Una Kroll was eleven when she first met her father. They stopped for lunch on the way from Brighton to London and he took her outside to play with the innkeeper's Angora rabbit. In that pub garden this stranger uttered words that sent a chill through her heart, he would not be coming home. There was another woman. Scarcely comprehending, she buried her face in the white rabbit's fur and refused to cry. The lonely little girl already knew how to hide her tears and she had invented a childish fantasy about her absent father to fend off unsympathetic classmates. He was an aviator and explorer who had gone missing in the desert, she told them. This was less extraordinary than the truth. Only years later did she discover that George Hill, her father, was a British spy who had befriended Trotsky at the time of the Russian Revolution. He had smuggled the Romanian crown jewels out of the Soviet Union and was involved in a doomed attempt to rescue the Tsar. During the Second World War he acted as the link between Churchill's Special Operations Executive and Stalin's secret service, the NKVD. Una's mother, Hilda Pediani, had been one of his agents and one of many lovers. He married her so that Una would be legitimate, but took no part in the child's upbringing. It was a rare sympathetic act by a man who was capable of great bravery but little compassion.

A Spy in the Archives

A Spy in the Archives
Author: Sheila Fitzpatrick
Publsiher: Bloomsbury Publishing
Total Pages: 352
Release: 2013-11-06
Genre: Biography & Autobiography
ISBN: 9780857723420

Download A Spy in the Archives Book in PDF, Epub and Kindle

Moscow in the 1960s was the other side of the Iron Curtain: mysterious, exotic, even dangerous. In 1966 the historian Sheila Fitzpatrick travelled to Moscow to research in the Soviet archives. This was the era of Brezhnev, of a possible 'thaw' in the Cold War, when the Soviets couldn't decide either to thaw out properly or re-freeze. Moscow, the world capital of socialism, was renowned for its drabness. The buses were overcrowded; there were endemic shortages and endless queues. This was also the age of regular spying scandals and tit-for-tat diplomatic expulsions and it was no surprise that visiting students were subject to intense scrutiny by the KGB. Many of Fitzpatrick's friends were involved in espionage activities - and indeed others were accused of being spies or kept under close surveillance. In this book, Sheila Fitzpatrick provides a unique insight into everyday life in Soviet Moscow.

Russian Roulette

Russian Roulette
Author: Giles Milton
Publsiher: Bloomsbury Publishing USA
Total Pages: 401
Release: 2014-04-29
Genre: History
ISBN: 9781620405697

Download Russian Roulette Book in PDF, Epub and Kindle

In 1917, a band of communist revolutionaries stormed the Winter Palace of Tsar Nicholas II-a dramatic and explosive act marking that Vladimir Lenin's communist revolution was now underway. But Lenin would not be satisfied with overthrowing the Tsar. His goal was a global revolt that would topple all Western capitalist regimes-starting with the British Empire.

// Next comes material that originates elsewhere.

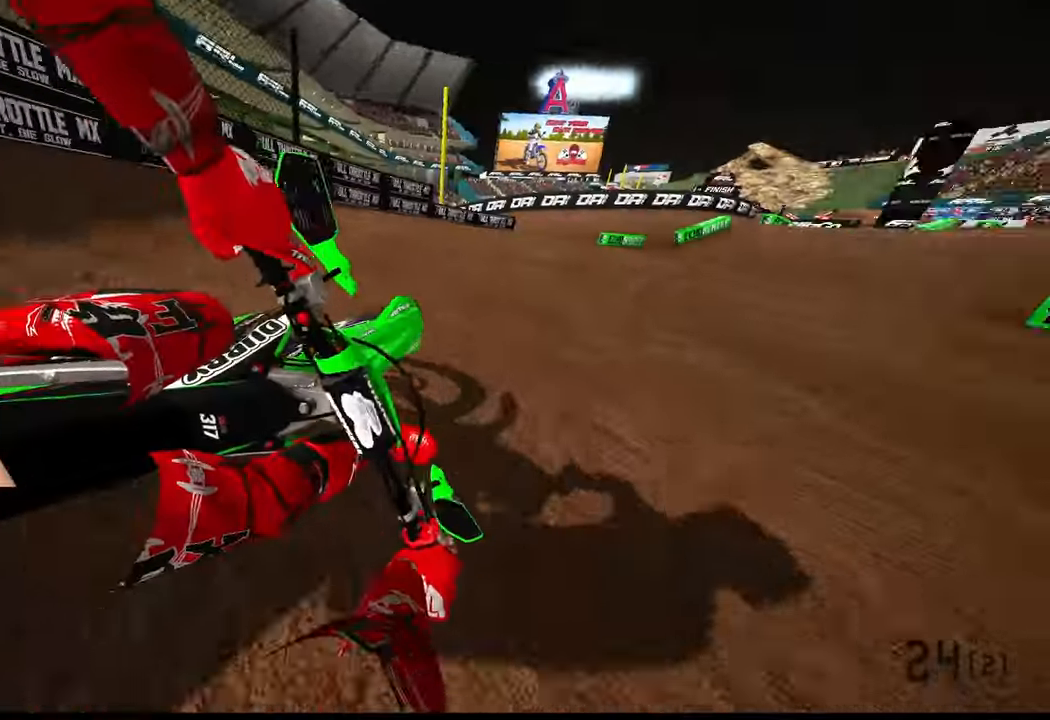
{"buttons": ["R2"], "left_stick": "up", "right_stick": "up", "events": [[300, "right_stick", "up-left"], [333, "left_stick", "up"], [467, "right_stick", "up"]]}
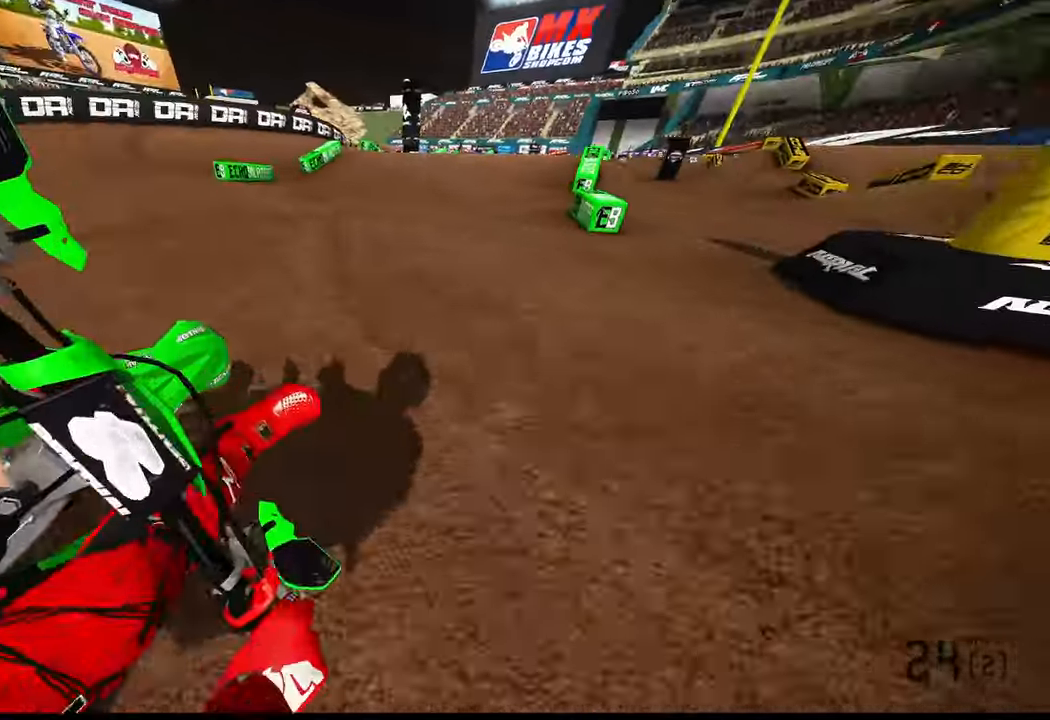
{"buttons": [], "left_stick": "up-left", "right_stick": "center", "events": [[150, "R2", "up"], [183, "right_stick", "center"], [317, "left_stick", "up-left"], [400, "R3", "down"], [500, "R3", "up"]]}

Russian Roulette tells the spectacular and harrowing story of the British spies in revolutionary Russia and their mission to stop Lenin's red tide from washing across the free world. They were an eccentric cast of characters, led by Mansfield Cumming, a one-legged, monocle-wearing former sea captain, and included novelist W. Somerset Maugham, beloved children's author Arthur Ransome, and the dashing, ice-cool Sidney Reilly, the legendary Ace of Spies and a model for Ian Fleming's James Bond. Cumming's network would pioneer the field of covert action and would one day become MI6. Living in disguise, constantly switching identities, they infiltrated Soviet commissariats, the Red Army, and Cheka (the feared secret police), and would come within a whisker of assassinating Lenin. In a sequence of bold exploits that stretched from Moscow to the central Asian city of Tashkent, this unlikely band of agents succeeded in foiling Lenin's plot for global revolution.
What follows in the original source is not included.